Work item → Recast each line of the data below as a JSON list of strings, one string per line, leaving out blank lines.

Supplied material →
★ ★ ★ ★ ★ ★ ★

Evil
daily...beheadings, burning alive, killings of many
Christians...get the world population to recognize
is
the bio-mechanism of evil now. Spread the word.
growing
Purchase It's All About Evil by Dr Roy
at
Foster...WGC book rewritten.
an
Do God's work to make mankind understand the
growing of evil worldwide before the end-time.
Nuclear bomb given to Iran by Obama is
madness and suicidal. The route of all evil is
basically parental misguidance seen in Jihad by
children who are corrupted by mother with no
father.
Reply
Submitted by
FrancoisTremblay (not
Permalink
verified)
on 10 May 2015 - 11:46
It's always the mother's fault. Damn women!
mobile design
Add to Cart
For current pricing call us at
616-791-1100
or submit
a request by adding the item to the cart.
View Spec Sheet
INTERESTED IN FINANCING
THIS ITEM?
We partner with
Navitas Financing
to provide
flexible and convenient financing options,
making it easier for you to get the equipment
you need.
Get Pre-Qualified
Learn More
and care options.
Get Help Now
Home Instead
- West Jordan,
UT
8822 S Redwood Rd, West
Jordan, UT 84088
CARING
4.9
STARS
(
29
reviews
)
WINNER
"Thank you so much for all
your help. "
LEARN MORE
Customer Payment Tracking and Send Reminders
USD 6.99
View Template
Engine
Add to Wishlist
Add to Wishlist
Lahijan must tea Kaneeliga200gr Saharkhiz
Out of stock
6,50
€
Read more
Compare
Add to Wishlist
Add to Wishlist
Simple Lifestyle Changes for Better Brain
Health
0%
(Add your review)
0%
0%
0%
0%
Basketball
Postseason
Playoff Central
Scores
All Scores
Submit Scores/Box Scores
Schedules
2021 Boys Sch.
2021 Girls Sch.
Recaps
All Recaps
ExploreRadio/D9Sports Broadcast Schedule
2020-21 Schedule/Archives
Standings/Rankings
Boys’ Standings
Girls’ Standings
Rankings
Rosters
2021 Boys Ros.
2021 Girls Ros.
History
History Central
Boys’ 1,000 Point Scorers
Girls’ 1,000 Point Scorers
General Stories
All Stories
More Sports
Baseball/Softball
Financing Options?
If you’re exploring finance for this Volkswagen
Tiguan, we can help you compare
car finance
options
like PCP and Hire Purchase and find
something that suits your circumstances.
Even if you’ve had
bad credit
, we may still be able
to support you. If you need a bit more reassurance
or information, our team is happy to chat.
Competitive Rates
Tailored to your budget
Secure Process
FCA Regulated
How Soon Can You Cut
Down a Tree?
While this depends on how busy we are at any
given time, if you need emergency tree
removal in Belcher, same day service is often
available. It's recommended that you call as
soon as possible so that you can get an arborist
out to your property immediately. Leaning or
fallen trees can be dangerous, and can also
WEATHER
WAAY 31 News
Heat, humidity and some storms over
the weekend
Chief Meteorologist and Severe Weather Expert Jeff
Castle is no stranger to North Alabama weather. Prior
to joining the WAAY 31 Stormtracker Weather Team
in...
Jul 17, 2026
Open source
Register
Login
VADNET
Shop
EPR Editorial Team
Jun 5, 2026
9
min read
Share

★ ★ ★ ★ ★ ★ ★

Exercise response →
[
  "Evil",
  "daily...beheadings, burning alive, killings of many",
  "Christians...get the world population to recognize",
  "is",
  "the bio-mechanism of evil now. Spread the word.",
  "growing",
  "Purchase It's All About Evil by Dr Roy",
  "at",
  "Foster...WGC book rewritten.",
  "an",
  "Do God's work to make mankind understand the",
  "growing of evil worldwide before the end-time.",
  "Nuclear bomb given to Iran by Obama is",
  "madness and suicidal. The route of all evil is",
  "basically parental misguidance seen in Jihad by",
  "children who are corrupted by mother with no",
  "father.",
  "Reply",
  "Submitted by",
  "FrancoisTremblay (not",
  "Permalink",
  "verified)",
  "on 10 May 2015 - 11:46",
  "It's always the mother's fault. Damn women!",
  "mobile design",
  "Add to Cart",
  "For current pricing call us at",
  "616-791-1100",
  "or submit",
  "a request by adding the item to the cart.",
  "View Spec Sheet",
  "INTERESTED IN FINANCING",
  "THIS ITEM?",
  "We partner with",
  "Navitas Financing",
  "to provide",
  "flexible and convenient financing options,",
  "making it easier for you to get the equipment",
  "you need.",
  "Get Pre-Qualified",
  "Learn More",
  "and care options.",
  "Get Help Now",
  "Home Instead",
  "- West Jordan,",
  "UT",
  "8822 S Redwood Rd, West",
  "Jordan, UT 84088",
  "CARING",
  "4.9",
  "STARS",
  "(",
  "29",
  "reviews",
  ")",
  "WINNER",
  "\"Thank you so much for all",
  "your help. \"",
  "LEARN MORE",
  "Customer Payment Tracking and Send Reminders",
  "USD 6.99",
  "View Template",
  "Engine",
  "Add to Wishlist",
  "Add to Wishlist",
  "Lahijan must tea Kaneeliga200gr Saharkhiz",
  "Out of stock",
  "6,50",
  "€",
  "Read more",
  "Compare",
  "Add to Wishlist",
  "Add to Wishlist",
  "Simple Lifestyle Changes for Better Brain",
  "Health",
  "0%",
  "(Add your review)",
  "0%",
  "0%",
  "0%",
  "0%",
  "Basketball",
  "Postseason",
  "Playoff Central",
  "Scores",
  "All Scores",
  "Submit Scores/Box Scores",
  "Schedules",
  "2021 Boys Sch.",
  "2021 Girls Sch.",
  "Recaps",
  "All Recaps",
  "ExploreRadio/D9Sports Broadcast Schedule",
  "2020-21 Schedule/Archives",
  "Standings/Rankings",
  "Boys’ Standings",
  "Girls’ Standings",
  "Rankings",
  "Rosters",
  "2021 Boys Ros.",
  "2021 Girls Ros.",
  "History",
  "History Central",
  "Boys’ 1,000 Point Scorers",
  "Girls’ 1,000 Point Scorers",
  "General Stories",
  "All Stories",
  "More Sports",
  "Baseball/Softball",
  "Financing Options?",
  "If you’re exploring finance for this Volkswagen",
  "Tiguan, we can help you compare",
  "car finance",
  "options",
  "like PCP and Hire Purchase and find",
  "something that suits your circumstances.",
  "Even if you’ve had",
  "bad credit",
  ", we may still be able",
  "to support you. If you need a bit more reassurance",
  "or information, our team is happy to chat.",
  "Competitive Rates",
  "Tailored to your budget",
  "Secure Process",
  "FCA Regulated",
  "How Soon Can You Cut",
  "Down a Tree?",
  "While this depends on how busy we are at any",
  "given time, if you need emergency tree",
  "removal in Belcher, same day service is often",
  "available. It's recommended that you call as",
  "soon as possible so that you can get an arborist",
  "out to your property immediately. Leaning or",
  "fallen trees can be dangerous, and can also",
  "WEATHER",
  "WAAY 31 News",
  "Heat, humidity and some storms over",
  "the weekend",
  "Chief Meteorologist and Severe Weather Expert Jeff",
  "Castle is no stranger to North Alabama weather. Prior",
  "to joining the WAAY 31 Stormtracker Weather Team",
  "in...",
  "Jul 17, 2026",
  "Open source",
  "Register",
  "Login",
  "VADNET",
  "Shop",
  "EPR Editorial Team",
  "Jun 5, 2026",
  "9",
  "min read",
  "Share"
]